VOLO AND THE WASHINGTON HOTEL

Today, Volo is not much different than it ever was. Many of the old buildings remain and can be identified even though some have had their original lines altered. How much longer Volo will remain the sleepy little farm village is uncertain because the inexorable march of progress is encroaching upon it.

After a postoffice was opened in 1848, more settlers were attracted to the area. Among the early arrivals were the Rossdeutschers. Browns and Bacons. Prior to November 27, 1868, Volo was known as Forksville, probably because of the Fork in the road in town facing east. A tornado destroyed the Volo Methodist Church on March 24, 1902, and in 1906 the Post Office was closed. As of this writing, the house is still standing to which Theodore moved when he retired and where the Theodore Worts family portrait was photographed. In addition, on the south fork on the road, a building, which was originally a creamery, is still intact and operated now as a tavern such as it was when John A. Worts and "Teddy" Wagner had it after Prohibition was repealed.

Unfortunately, one of the most interesting structures of old Volo and Forsville no longer exists. At first it was called the Gale Hotel, but is best remembered as the Washington Hotel. It was located at the fork in the road and faced west. As near as I can determine, it was razed in the late 1950's.

In 1851, Nathan Geer, editor of the Waukegan Gazette, toured the plank roadbed between McHenry and Lake Counties. He wrote that at the fork in the road at Forksville stood a hotel operated by a Mr. Gale. The old plank road only lasted a few years, but over a hundred years later, the building was still standing. Before being razed, the building was the private residence of Catherine Molidor who purchased it from Jacob Worts many years before.

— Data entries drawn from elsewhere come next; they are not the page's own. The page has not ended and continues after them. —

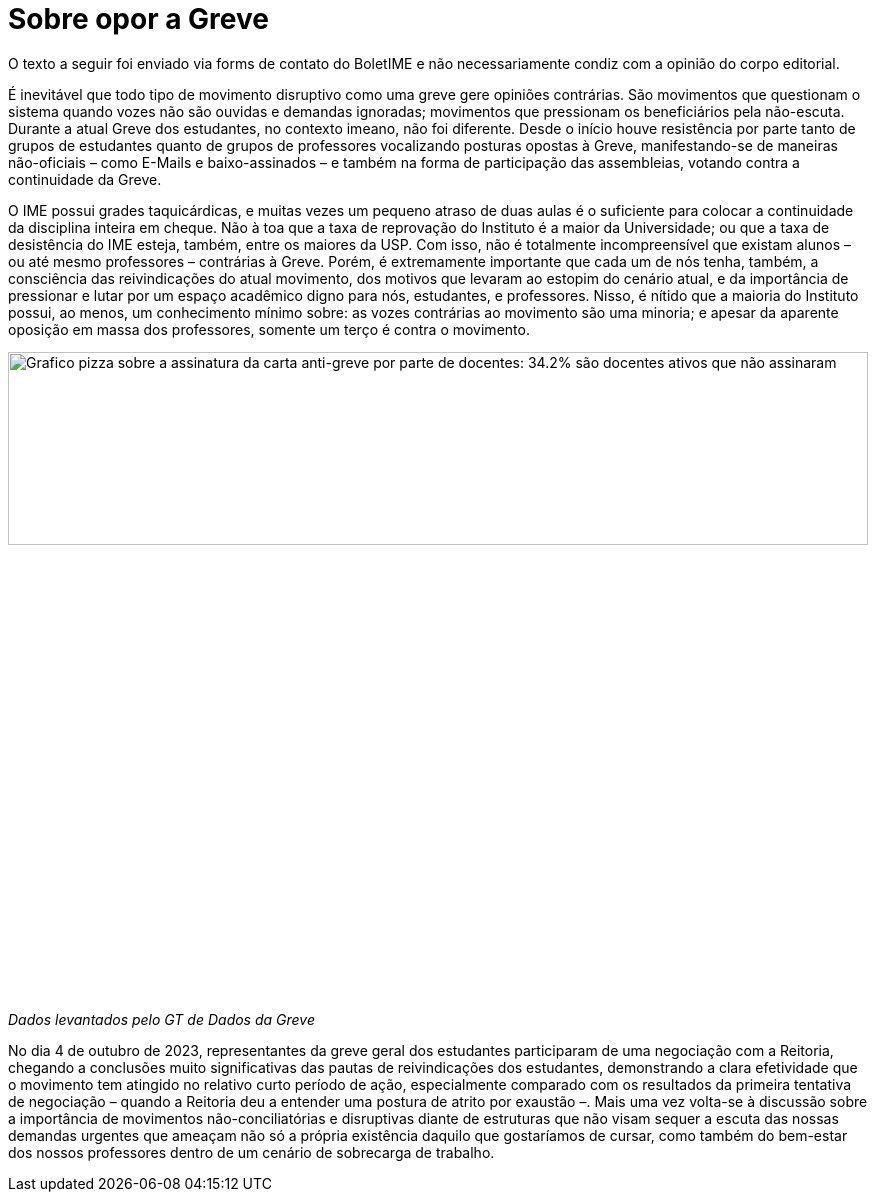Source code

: = Sobre opor a Greve
// :page-subtitle:
:page-identificador: 20231005_sobre_opor_a_greve
:page-data: "05 de outubro de 2023"
:page-layout: boletime_post
:page-categories: [boletime_post]
:page-tags: ['Leitores', 'GrevIME', 'BoletIME']
:page-boletime: 'Outubro/2023'
:page-autoria: 'Leitores'
:page-resumo: ['Pequena discussão sobre a importância de movimentos disruptivas em tempos de inação.']

[.aviso-vermelho]
--
O texto a seguir foi enviado via forms de contato do BoletIME e não necessariamente condiz com a opinião do corpo editorial.
--

É inevitável que todo tipo de movimento disruptivo como uma greve gere opiniões contrárias. São movimentos que questionam o sistema quando vozes não são ouvidas e demandas ignoradas; movimentos que pressionam os beneficiários pela não-escuta. Durante a atual Greve dos estudantes, no contexto imeano, não foi diferente. Desde o início houve resistência por parte tanto de grupos de estudantes quanto de grupos de professores vocalizando posturas opostas à Greve, manifestando-se de maneiras não-oficiais – como E-Mails e baixo-assinados – e também na forma de participação das assembleias, votando contra a continuidade da Greve.

O IME possui grades taquicárdicas, e muitas vezes um pequeno atraso de duas aulas é o suficiente para colocar a continuidade da disciplina inteira em cheque. Não à toa que a taxa de reprovação do Instituto é a maior da Universidade; ou que a taxa de desistência do IME esteja, também, entre os maiores da USP. Com isso, não é totalmente incompreensível que existam alunos – ou até mesmo professores – contrárias à Greve. Porém, é extremamente importante que cada um de nós tenha, também, a consciência das reivindicações do atual movimento, dos motivos que levaram ao estopim do cenário atual, e da importância de pressionar e lutar por um espaço acadêmico digno para nós, estudantes, e professores. Nisso, é nítido que a maioria do Instituto possui, ao menos, um conhecimento mínimo sobre: as vozes contrárias ao movimento são uma minoria; e apesar da aparente oposição em massa dos professores, somente um terço é contra o movimento.

[.img]
--
image::boletime/posts/{page-identificador}/grafico.jpg[Grafico pizza sobre a assinatura da carta anti-greve por parte de docentes: 34.2% são docentes ativos que não assinaram, 31.5% são ativos que assinaram, 30% são inativos que não assinaram, 3.8% são inativos que assinaram e 0.4% é um professor colaborador que assinou.,width=100%]
_Dados levantados pelo GT de Dados da Greve_
--

No dia 4 de outubro de 2023, representantes da greve geral dos estudantes participaram de uma negociação com a Reitoria, chegando a conclusões muito significativas das pautas de reivindicações dos estudantes, demonstrando a clara efetividade que o movimento tem atingido no relativo curto período de ação, especialmente comparado com os resultados da primeira tentativa de negociação – quando a Reitoria deu a entender uma postura de atrito por exaustão –. Mais uma vez volta-se à discussão sobre a importância de movimentos não-conciliatórias e disruptivas diante de estruturas que não visam sequer a escuta das nossas demandas urgentes que ameaçam não só a própria existência daquilo que gostaríamos de cursar, como também do bem-estar dos nossos professores dentro de um cenário de sobrecarga de trabalho.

During its century or more of existence, the building had been used as a hotel, saloon, dance hall, and a residence. In the 1950's, the then State Senator, Ray Paddock mentioned some things he remembered about Volo as told to him by his father. The Paddock family home stood by the plank road, a short distance east of Volo. Actually, the plank road went no further than Squaw Creek, except in a few spots.

Senator Paddock's father told him that the hotel was a favorite retreat of Lake and McHenry County soldiers home on furlough during the Civil War. Festive parties and dances were held there. At one such gathering, a sportive Union soldier aimed a kick at a window, so the story goes, but as the window as already open he kicked himself out into the yard. Later that evening, the soldiers gathered mattresses from the rooms and were about to set them afire in the parlor, when somebody prudently interfered with their plans. That must have been quite a party.

In the early 1890's, Jacob Worts opened a meat market on the first floor of the building and had living quarters in the rear. The second floor was rented as a dance hall. After a couple of years, Jacob sold the place and went back to farming, but in 1908, he re-purchased the place from Matt Bauer who had been operating a saloon there. Jacob continued the saloon business for several years and then sold it to his sister and brother-in-law, Anna and Michael Wagner. For some reason it returned to Jacob's ownership and he eventually sold it to Catherine Molidor as a dwelling."